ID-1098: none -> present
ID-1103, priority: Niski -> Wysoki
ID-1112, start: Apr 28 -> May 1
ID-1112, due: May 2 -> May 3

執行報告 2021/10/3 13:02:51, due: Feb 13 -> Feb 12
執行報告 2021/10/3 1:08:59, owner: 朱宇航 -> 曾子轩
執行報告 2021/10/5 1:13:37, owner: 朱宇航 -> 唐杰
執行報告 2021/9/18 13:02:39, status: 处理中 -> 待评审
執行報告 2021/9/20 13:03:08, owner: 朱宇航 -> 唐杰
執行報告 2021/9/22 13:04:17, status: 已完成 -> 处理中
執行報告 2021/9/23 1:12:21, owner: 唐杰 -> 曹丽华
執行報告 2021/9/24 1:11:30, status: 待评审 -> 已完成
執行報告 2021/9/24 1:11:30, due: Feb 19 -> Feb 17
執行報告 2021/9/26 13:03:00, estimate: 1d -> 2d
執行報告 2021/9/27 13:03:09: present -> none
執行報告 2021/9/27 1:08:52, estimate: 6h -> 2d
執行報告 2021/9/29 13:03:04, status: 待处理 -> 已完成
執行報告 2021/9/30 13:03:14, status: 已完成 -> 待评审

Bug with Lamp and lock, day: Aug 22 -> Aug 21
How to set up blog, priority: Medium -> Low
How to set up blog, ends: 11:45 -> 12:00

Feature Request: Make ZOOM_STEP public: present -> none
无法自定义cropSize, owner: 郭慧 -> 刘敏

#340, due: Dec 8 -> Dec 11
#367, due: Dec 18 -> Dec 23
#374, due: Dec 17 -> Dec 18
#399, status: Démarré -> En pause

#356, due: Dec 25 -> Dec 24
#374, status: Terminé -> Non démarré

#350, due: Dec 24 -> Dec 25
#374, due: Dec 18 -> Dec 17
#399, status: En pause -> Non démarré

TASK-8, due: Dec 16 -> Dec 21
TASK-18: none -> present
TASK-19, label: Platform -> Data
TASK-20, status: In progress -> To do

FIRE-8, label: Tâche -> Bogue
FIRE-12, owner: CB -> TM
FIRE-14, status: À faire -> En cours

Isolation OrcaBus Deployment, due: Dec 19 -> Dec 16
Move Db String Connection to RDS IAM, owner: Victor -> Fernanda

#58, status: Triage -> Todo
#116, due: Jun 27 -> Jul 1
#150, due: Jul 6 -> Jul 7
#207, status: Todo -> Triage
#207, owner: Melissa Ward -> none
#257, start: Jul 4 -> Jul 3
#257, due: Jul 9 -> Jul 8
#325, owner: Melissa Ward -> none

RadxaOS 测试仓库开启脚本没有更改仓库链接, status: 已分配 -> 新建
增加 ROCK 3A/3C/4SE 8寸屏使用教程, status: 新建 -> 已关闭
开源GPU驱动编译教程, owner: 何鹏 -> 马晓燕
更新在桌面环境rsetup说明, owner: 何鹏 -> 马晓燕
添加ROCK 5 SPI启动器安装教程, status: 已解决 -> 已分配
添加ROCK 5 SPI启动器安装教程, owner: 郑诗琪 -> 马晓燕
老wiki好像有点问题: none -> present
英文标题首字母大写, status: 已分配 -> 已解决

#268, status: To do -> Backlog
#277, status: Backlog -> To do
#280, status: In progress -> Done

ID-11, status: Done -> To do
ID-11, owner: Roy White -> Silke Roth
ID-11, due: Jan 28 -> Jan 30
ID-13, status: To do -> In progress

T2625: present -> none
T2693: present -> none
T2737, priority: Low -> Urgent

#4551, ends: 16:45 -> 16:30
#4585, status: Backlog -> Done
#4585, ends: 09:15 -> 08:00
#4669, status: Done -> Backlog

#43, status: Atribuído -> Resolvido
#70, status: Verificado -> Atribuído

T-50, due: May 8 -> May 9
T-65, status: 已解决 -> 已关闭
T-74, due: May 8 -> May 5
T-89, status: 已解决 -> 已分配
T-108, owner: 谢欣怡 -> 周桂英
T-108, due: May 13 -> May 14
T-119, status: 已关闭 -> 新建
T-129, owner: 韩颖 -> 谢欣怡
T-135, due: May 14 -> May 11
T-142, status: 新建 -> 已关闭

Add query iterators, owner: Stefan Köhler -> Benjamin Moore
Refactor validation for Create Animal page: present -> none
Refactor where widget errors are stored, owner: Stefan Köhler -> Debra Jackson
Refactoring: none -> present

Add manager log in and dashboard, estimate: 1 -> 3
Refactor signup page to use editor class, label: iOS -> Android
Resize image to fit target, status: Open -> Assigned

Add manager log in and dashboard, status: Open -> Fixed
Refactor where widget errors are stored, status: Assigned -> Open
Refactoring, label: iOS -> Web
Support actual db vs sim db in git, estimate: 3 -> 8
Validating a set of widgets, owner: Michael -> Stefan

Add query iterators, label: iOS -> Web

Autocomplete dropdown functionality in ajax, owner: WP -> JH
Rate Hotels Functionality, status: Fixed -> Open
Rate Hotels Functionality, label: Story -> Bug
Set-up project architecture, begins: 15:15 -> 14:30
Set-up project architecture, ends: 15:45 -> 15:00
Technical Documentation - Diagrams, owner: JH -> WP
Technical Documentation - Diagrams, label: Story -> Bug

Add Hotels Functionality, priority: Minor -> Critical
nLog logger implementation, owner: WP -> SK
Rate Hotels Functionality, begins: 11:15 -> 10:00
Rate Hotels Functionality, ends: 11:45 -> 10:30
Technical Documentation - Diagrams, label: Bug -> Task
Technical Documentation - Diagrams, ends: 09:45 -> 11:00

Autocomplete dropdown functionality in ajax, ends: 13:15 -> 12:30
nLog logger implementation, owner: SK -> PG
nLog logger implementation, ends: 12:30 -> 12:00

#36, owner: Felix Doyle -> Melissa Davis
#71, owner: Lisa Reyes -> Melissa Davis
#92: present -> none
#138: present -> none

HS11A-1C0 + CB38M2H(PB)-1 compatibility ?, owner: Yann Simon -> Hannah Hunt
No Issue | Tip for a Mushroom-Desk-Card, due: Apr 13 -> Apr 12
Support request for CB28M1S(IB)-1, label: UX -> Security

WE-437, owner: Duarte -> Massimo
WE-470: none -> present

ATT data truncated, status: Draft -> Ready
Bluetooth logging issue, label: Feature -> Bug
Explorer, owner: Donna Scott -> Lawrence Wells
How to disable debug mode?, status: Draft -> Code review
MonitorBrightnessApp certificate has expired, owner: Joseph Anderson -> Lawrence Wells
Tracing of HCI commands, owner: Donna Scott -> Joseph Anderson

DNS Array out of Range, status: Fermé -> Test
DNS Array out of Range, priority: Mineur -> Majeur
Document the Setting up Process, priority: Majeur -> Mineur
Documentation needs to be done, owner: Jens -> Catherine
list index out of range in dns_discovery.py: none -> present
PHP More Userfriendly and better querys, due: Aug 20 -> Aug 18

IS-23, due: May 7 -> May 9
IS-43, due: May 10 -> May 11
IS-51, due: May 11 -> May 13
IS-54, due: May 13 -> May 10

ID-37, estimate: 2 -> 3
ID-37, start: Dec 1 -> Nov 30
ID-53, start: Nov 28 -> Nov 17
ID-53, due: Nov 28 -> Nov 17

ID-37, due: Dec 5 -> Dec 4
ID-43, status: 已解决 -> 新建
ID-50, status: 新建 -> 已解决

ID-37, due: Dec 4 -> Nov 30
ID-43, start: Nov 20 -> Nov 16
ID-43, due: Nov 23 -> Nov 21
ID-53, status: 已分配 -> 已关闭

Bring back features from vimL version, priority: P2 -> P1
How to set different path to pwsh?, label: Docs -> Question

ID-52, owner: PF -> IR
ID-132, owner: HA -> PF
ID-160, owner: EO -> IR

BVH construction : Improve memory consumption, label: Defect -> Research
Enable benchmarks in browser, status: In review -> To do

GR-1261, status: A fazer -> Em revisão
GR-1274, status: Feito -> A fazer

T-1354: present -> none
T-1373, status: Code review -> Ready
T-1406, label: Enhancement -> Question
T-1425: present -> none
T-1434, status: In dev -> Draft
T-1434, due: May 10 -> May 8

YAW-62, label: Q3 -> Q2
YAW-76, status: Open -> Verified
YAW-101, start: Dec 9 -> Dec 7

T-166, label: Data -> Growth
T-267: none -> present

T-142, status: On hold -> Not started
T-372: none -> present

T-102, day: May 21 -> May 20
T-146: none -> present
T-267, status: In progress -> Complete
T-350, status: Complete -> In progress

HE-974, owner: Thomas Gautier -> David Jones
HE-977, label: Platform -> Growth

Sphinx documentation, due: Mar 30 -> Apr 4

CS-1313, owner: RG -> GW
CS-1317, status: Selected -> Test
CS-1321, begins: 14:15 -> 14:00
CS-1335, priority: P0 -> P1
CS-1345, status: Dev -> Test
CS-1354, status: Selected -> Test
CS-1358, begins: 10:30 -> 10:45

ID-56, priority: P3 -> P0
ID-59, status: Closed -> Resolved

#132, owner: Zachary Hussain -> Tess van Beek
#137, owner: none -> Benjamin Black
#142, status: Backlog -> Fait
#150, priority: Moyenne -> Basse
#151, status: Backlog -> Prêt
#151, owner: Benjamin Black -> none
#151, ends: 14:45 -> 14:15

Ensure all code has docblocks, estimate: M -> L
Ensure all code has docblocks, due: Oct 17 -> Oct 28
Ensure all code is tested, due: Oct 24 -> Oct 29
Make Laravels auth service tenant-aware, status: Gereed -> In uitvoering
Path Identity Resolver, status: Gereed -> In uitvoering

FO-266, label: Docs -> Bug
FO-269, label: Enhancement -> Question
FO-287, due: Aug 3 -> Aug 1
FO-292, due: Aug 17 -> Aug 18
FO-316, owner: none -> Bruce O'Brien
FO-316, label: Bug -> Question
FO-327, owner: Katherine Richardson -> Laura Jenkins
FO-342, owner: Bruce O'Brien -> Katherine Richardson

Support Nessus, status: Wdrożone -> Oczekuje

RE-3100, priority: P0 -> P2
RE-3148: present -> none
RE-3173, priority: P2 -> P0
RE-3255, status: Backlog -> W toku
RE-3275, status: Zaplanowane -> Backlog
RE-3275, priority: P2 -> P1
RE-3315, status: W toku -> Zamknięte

Goal of the exercise
Starting from the line with "T-142, status: On hold -> Not started" and ending with the final line of the data, quote every line exactly, both ends included.

Answer box
T-142, status: On hold -> Not started
T-372: none -> present

T-102, day: May 21 -> May 20
T-146: none -> present
T-267, status: In progress -> Complete
T-350, status: Complete -> In progress

HE-974, owner: Thomas Gautier -> David Jones
HE-977, label: Platform -> Growth

Sphinx documentation, due: Mar 30 -> Apr 4

CS-1313, owner: RG -> GW
CS-1317, status: Selected -> Test
CS-1321, begins: 14:15 -> 14:00
CS-1335, priority: P0 -> P1
CS-1345, status: Dev -> Test
CS-1354, status: Selected -> Test
CS-1358, begins: 10:30 -> 10:45

ID-56, priority: P3 -> P0
ID-59, status: Closed -> Resolved

#132, owner: Zachary Hussain -> Tess van Beek
#137, owner: none -> Benjamin Black
#142, status: Backlog -> Fait
#150, priority: Moyenne -> Basse
#151, status: Backlog -> Prêt
#151, owner: Benjamin Black -> none
#151, ends: 14:45 -> 14:15

Ensure all code has docblocks, estimate: M -> L
Ensure all code has docblocks, due: Oct 17 -> Oct 28
Ensure all code is tested, due: Oct 24 -> Oct 29
Make Laravels auth service tenant-aware, status: Gereed -> In uitvoering
Path Identity Resolver, status: Gereed -> In uitvoering

FO-266, label: Docs -> Bug
FO-269, label: Enhancement -> Question
FO-287, due: Aug 3 -> Aug 1
FO-292, due: Aug 17 -> Aug 18
FO-316, owner: none -> Bruce O'Brien
FO-316, label: Bug -> Question
FO-327, owner: Katherine Richardson -> Laura Jenkins
FO-342, owner: Bruce O'Brien -> Katherine Richardson

Support Nessus, status: Wdrożone -> Oczekuje

RE-3100, priority: P0 -> P2
RE-3148: present -> none
RE-3173, priority: P2 -> P0
RE-3255, status: Backlog -> W toku
RE-3275, status: Zaplanowane -> Backlog
RE-3275, priority: P2 -> P1
RE-3315, status: W toku -> Zamknięte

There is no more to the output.